■ WORKING DATA:
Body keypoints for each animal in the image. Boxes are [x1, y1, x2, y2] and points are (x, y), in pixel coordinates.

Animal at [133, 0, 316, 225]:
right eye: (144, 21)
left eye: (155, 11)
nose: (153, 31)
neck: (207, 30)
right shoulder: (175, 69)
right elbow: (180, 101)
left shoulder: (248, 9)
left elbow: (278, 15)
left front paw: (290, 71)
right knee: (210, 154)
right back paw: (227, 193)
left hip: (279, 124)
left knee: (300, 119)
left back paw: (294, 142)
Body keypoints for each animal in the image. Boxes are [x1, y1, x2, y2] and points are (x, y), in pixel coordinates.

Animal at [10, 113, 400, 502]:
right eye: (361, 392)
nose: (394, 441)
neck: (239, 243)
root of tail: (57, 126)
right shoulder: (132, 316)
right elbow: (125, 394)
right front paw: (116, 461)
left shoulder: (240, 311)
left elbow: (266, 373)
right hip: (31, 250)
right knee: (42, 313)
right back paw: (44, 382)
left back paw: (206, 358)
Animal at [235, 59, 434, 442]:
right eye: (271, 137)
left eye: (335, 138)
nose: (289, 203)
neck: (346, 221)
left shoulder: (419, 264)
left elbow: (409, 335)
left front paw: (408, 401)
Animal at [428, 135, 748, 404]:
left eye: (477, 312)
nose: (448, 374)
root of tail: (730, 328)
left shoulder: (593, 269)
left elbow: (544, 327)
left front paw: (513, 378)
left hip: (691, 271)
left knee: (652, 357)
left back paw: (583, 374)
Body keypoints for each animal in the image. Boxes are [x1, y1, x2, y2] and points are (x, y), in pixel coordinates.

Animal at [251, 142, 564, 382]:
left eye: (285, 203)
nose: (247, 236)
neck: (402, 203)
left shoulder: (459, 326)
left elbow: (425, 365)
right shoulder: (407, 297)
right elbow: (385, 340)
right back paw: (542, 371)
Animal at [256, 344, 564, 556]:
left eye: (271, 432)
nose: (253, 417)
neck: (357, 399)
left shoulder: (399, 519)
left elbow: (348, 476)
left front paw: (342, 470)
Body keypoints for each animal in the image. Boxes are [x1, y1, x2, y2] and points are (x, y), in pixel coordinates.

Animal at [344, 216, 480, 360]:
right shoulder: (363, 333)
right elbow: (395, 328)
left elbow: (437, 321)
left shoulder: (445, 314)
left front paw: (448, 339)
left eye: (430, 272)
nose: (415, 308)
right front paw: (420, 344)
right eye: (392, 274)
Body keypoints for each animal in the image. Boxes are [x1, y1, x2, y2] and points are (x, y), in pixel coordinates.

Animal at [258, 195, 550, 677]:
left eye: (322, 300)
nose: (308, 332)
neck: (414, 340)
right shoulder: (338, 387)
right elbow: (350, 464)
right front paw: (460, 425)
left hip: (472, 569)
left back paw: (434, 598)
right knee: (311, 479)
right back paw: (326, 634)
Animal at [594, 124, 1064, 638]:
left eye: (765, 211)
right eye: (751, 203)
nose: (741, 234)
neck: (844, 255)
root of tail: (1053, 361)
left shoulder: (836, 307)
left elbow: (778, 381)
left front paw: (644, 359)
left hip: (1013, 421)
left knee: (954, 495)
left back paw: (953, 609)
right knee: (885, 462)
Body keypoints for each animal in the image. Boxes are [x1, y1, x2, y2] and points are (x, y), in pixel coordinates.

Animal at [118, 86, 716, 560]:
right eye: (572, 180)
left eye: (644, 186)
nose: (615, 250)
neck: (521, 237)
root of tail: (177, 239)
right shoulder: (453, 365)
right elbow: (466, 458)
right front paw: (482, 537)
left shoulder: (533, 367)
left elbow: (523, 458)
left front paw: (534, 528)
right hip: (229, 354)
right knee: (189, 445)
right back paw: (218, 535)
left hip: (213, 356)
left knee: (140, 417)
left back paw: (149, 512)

■ WHAT YOU NEED TO DO: The only output should be the lines from the one containing "right hip: (229, 354)" through the final line of the material above, copied exactly.

■ OUTPUT OF THE EXERCISE:
right hip: (229, 354)
right knee: (189, 445)
right back paw: (218, 535)
left hip: (213, 356)
left knee: (140, 417)
left back paw: (149, 512)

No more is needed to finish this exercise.